Requirement: Leaving out the pictures, restate each record below word for word.
>>>>
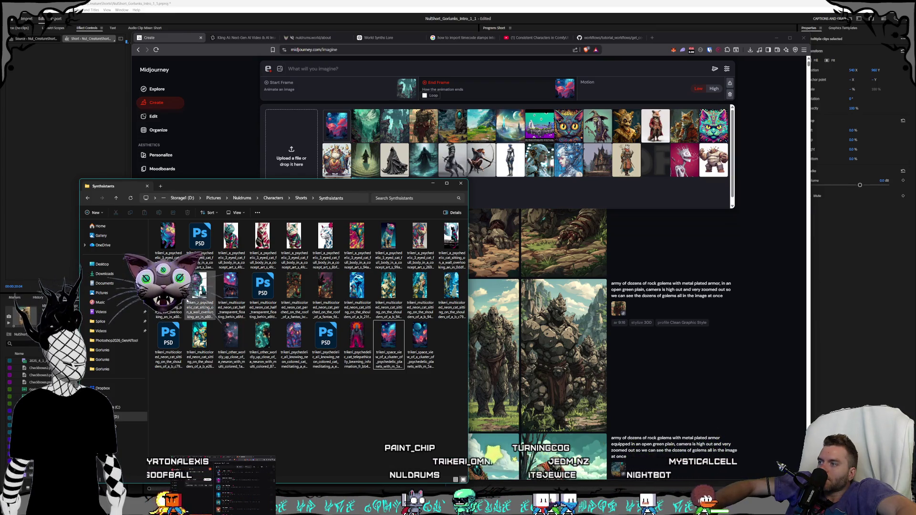
Step: Preview the psychedelic cat-on-a-wall image and upload one more Synthsistants image
{"action": "double_click", "coordinate": [388, 341]}
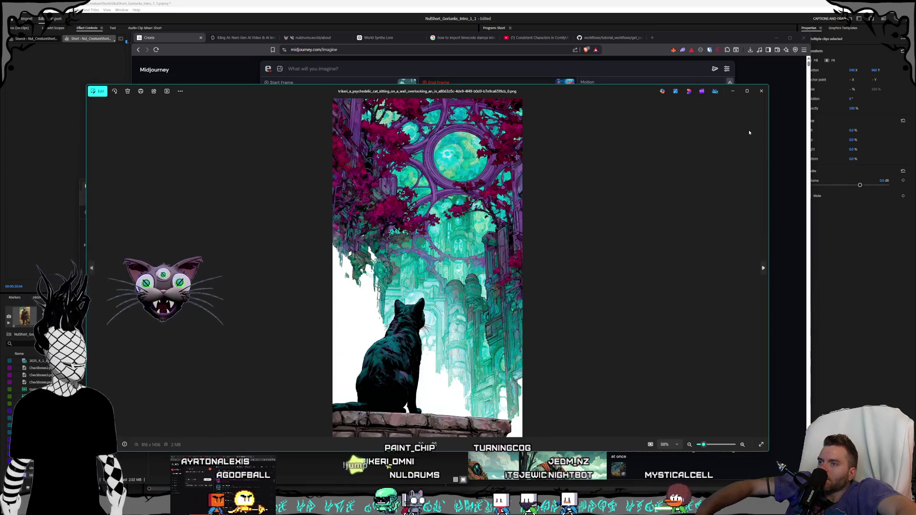
{"action": "left_click", "coordinate": [761, 90]}
{"action": "left_click_drag", "start_coordinate": [191, 310], "coordinate": [291, 157]}
{"action": "left_click", "coordinate": [125, 198]}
<<<<
Exercise response:
Step: Preview the psychedelic cat-on-a-wall image and upload one more Synthsistants image
{"action": "double_click", "coordinate": [388, 341]}
{"action": "left_click", "coordinate": [761, 90]}
{"action": "left_click_drag", "start_coordinate": [191, 310], "coordinate": [291, 157]}
{"action": "left_click", "coordinate": [125, 198]}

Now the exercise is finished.